**Complete the following**
1. List every street or lane that the text on the Surry Hills hotel names.
2. Write out, word for word, the section of the text on the Surry Hills hotel that opens with the words containing "In an attempt" and closes with "will be retained.".
:: Source text ::
The City of Sydney Council has approved plans for a 121-room hotel, to be based in Surry Hills. Designed by Fox Johnston Architects, the hotel is conceived as an urban travellers rest, located on the south-east fringe of the Sydney CBD.

Fox Johnston are tasked with being both the project architects and interior designers for the hotel, with their plan adapting a former warehouse that straddles Goulburn Lane, Brisbane Street and Commonwealth Street. The hotel will continue much of the practice’s work to revitalise the area, after previously devising a masterplan and design for the public areas and entry gallery of Paramount House, that includes the Golden Age Cinema and restaurant Poly (designed by Anthony Gil Architects).

In an attempt to adaptively reuse as much of the building as possible, the original two-storey brick facade and interior mushroom columns will be retained, with a 7-storey building inserted above the original warehouse, that will house all 121 hotel rooms, with hospitality and retail facilities located at ground level.

The Brisbane Street end of the building, opposite to Harmony Park, will play host to the hotel lobby. The brick facade will be peeled back to reveal the double-height lobby, with group-floor retail spaces to be located along Goulburn Lane, to Commonwealth Street where the original building entry will be retained.

Two large courtyard spaces will be carved out from the building and given a considered landscape treatment, to provide a calming green space in the urban jungle. Design will be contemporary while materially referencing the robust buildings of this former industrial district. The site sits between the imposing Mark Foys Building and Art Deco Motor Trades Association building.

Fox Johnston Director Conrad Johnston says the hotel will contrast against its locale.

“This is a very densely built up part of the city, so our idea was essentially to create a series of courtyard buildings within the site envelope. We carved out two interior courtyards through the one building that act as light-wells to give most rooms a restful outlook and natural light,” he says.

Construction on the hotel will commence early next year.
:::
:: Supplied records ::
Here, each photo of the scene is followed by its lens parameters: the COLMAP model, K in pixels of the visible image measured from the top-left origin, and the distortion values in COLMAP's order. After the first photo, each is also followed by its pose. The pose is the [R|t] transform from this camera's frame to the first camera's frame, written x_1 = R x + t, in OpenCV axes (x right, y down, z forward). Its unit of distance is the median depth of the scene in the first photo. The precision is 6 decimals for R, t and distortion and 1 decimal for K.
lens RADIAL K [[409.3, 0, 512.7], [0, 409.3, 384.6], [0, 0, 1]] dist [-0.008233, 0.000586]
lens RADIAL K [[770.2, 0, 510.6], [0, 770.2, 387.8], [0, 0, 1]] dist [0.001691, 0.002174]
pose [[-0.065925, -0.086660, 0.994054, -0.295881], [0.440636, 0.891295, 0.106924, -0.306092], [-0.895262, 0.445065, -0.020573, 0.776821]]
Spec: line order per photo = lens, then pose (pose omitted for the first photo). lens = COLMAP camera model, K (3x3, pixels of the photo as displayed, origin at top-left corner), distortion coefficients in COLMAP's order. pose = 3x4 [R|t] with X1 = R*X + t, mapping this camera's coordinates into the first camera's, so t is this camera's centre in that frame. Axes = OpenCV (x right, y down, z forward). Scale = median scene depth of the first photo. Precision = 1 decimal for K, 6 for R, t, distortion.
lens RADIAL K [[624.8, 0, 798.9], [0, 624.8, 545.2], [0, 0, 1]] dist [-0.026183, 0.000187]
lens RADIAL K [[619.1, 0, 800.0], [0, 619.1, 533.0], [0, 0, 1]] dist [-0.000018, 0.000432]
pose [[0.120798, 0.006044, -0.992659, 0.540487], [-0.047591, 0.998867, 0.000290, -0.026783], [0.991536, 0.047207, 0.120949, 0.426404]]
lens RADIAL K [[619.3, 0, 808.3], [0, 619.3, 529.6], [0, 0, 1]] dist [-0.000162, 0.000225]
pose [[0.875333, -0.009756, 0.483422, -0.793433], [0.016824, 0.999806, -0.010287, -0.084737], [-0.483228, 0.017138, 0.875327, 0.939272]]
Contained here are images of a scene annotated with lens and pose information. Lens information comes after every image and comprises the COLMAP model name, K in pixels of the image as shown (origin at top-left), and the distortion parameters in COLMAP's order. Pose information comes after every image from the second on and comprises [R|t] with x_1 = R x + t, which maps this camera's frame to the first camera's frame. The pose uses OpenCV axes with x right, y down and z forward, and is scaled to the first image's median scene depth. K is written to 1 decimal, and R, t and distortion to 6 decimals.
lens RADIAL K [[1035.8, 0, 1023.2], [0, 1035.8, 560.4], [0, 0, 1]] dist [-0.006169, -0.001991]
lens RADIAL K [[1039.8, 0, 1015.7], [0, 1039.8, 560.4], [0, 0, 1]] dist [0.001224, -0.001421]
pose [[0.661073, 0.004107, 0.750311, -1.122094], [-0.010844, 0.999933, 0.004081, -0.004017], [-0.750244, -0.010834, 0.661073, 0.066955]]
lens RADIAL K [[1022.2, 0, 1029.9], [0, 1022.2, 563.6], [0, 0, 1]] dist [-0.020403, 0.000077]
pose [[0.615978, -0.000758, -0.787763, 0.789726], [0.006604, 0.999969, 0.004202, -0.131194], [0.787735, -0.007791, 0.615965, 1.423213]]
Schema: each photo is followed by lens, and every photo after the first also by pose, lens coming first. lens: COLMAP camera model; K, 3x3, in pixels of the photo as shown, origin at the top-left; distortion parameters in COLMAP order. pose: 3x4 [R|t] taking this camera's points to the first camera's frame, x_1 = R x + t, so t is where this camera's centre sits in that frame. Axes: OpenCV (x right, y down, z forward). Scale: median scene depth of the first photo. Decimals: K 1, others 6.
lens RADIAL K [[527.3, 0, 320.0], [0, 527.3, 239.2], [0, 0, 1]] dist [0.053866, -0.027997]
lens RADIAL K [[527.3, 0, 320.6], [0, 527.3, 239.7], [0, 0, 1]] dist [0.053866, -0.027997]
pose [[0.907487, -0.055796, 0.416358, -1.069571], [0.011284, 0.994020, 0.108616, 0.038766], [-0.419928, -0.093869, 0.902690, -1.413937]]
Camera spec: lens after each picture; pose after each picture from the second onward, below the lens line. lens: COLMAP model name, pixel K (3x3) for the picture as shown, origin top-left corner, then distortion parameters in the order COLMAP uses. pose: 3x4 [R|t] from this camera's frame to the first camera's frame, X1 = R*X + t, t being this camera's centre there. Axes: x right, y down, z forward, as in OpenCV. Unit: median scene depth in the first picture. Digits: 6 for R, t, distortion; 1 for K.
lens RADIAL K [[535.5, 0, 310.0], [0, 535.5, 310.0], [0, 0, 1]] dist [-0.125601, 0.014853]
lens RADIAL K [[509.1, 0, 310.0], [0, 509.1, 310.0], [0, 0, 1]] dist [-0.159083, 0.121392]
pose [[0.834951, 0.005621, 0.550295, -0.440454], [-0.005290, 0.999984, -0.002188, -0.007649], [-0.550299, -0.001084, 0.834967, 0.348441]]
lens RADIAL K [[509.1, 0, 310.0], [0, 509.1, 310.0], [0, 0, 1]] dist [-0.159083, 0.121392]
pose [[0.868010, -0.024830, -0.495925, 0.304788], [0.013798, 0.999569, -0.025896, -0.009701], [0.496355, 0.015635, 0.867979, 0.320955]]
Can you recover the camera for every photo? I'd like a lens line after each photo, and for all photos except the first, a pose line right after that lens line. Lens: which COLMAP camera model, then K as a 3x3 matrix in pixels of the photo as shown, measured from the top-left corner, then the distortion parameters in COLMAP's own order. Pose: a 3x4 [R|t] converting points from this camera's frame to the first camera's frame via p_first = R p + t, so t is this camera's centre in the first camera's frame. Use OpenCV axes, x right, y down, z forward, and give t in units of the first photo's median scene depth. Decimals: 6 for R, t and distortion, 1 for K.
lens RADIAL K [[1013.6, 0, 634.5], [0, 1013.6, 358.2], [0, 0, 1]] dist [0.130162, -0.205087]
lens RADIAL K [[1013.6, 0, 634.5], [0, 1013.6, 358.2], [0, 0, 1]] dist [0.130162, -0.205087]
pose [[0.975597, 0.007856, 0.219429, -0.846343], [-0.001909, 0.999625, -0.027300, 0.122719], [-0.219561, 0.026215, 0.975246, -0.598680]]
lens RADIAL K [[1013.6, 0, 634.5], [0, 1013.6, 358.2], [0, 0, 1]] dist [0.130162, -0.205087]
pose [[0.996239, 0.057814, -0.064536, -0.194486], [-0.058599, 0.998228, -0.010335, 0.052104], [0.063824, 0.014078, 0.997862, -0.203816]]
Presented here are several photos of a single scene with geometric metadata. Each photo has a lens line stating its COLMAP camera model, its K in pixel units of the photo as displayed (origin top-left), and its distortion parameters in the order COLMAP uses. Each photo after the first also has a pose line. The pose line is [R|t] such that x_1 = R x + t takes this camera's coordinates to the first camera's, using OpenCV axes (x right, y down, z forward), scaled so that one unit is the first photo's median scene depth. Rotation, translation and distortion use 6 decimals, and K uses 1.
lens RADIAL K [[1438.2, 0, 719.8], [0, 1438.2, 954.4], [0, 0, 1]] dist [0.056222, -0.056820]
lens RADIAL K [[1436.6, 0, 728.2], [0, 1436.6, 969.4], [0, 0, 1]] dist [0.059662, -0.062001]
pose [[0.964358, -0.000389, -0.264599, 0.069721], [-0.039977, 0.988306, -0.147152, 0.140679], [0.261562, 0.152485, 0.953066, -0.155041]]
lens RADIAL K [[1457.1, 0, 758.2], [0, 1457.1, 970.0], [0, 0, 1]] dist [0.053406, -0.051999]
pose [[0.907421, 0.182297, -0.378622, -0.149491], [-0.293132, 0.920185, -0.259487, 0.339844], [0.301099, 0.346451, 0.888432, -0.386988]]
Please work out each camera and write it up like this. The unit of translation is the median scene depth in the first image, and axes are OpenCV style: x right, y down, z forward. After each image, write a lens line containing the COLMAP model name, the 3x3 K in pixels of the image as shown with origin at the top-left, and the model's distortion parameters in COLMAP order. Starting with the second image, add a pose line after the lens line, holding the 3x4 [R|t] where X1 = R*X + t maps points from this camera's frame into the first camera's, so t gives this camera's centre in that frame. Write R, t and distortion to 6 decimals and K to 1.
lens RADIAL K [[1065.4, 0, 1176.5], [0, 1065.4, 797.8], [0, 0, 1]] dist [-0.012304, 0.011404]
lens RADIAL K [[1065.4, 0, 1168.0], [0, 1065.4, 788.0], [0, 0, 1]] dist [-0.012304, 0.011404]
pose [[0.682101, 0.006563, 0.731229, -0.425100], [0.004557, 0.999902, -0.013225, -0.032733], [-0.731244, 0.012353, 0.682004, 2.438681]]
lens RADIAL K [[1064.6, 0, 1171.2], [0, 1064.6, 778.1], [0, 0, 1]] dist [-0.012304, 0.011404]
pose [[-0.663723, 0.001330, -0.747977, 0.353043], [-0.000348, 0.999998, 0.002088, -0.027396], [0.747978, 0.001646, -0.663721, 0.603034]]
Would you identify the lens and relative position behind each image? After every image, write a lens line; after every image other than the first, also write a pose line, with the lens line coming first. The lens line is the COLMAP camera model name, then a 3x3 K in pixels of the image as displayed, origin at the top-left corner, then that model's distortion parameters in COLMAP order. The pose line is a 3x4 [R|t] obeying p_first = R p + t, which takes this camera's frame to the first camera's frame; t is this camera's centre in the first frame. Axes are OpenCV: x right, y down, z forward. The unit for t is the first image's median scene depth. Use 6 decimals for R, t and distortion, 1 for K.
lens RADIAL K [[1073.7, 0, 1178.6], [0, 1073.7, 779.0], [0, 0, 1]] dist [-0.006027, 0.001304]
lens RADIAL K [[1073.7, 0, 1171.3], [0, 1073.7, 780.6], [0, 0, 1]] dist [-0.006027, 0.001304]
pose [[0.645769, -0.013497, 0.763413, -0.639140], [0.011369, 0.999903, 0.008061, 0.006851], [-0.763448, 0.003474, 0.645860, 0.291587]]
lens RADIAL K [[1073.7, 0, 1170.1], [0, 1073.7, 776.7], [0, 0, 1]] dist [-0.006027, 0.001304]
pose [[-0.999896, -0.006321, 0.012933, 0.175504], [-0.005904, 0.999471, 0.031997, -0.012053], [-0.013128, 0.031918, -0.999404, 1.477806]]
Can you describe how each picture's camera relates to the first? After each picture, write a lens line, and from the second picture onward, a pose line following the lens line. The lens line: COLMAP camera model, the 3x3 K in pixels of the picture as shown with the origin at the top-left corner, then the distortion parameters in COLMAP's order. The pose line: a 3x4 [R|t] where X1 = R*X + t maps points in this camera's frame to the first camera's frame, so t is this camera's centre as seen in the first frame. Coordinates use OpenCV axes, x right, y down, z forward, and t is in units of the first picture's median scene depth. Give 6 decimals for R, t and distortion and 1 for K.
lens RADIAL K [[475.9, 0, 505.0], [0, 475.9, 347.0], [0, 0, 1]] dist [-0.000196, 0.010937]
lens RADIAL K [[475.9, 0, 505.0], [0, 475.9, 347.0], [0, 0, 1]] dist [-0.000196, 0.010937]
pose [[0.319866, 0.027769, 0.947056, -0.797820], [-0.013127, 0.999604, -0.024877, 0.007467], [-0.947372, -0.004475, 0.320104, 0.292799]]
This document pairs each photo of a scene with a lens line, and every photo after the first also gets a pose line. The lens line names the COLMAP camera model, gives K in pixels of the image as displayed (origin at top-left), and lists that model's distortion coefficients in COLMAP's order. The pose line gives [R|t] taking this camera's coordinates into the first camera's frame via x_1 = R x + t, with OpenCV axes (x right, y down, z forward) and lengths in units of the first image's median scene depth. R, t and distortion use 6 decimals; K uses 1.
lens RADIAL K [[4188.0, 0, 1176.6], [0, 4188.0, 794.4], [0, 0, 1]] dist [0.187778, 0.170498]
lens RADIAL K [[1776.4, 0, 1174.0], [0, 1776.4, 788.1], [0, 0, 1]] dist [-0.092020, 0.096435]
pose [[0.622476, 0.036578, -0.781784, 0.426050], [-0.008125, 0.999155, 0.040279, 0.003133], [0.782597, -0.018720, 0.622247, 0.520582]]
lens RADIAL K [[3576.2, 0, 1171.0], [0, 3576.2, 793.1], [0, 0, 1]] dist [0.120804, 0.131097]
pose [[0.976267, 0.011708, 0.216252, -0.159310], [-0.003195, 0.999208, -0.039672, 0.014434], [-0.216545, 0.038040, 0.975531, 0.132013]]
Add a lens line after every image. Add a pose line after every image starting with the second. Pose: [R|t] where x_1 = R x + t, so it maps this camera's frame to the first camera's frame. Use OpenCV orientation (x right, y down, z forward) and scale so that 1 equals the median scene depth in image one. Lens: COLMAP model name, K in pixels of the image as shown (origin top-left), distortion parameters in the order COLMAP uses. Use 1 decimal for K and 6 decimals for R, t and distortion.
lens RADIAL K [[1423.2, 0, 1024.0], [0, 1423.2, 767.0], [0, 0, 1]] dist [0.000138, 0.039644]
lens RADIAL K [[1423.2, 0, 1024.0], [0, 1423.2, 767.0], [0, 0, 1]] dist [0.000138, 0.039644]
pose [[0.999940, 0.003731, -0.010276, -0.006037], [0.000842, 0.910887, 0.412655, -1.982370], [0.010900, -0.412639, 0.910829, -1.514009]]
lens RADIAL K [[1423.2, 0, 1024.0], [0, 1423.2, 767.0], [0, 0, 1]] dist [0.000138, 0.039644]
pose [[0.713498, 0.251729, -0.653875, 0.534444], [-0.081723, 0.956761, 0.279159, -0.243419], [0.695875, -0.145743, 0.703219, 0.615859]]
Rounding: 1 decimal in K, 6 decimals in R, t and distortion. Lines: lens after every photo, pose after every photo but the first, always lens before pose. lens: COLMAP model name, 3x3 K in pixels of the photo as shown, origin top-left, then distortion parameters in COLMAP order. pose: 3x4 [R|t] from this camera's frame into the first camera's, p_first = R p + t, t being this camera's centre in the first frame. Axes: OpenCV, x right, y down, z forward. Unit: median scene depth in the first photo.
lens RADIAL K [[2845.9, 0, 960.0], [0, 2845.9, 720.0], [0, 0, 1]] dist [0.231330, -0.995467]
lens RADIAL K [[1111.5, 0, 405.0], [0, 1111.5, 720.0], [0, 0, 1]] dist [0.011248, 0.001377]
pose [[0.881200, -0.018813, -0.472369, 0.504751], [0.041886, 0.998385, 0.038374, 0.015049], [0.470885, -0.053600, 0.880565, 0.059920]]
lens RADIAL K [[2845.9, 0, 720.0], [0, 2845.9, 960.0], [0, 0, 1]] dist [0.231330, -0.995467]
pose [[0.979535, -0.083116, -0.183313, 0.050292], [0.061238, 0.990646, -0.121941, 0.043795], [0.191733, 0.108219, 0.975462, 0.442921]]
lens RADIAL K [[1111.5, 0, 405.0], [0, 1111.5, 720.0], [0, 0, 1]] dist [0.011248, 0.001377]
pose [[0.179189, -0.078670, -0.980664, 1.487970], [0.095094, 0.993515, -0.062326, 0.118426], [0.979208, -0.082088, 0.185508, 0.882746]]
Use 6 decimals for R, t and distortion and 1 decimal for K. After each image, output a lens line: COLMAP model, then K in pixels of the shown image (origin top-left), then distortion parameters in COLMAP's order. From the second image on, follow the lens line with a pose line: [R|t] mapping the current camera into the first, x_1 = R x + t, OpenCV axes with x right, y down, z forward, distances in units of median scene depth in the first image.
:::
**Task-by-task results**
1. Goulburn Lane, Brisbane Street, Commonwealth Street

2.
In an attempt to adaptively reuse as much of the building as possible, the original two-storey brick facade and interior mushroom columns will be retained, with a 7-storey building inserted above the original warehouse, that will house all 121 hotel rooms, with hospitality and retail facilities located at ground level.

The Brisbane Street end of the building, opposite to Harmony Park, will play host to the hotel lobby. The brick facade will be peeled back to reveal the double-height lobby, with group-floor retail spaces to be located along Goulburn Lane, to Commonwealth Street where the original building entry will be retained.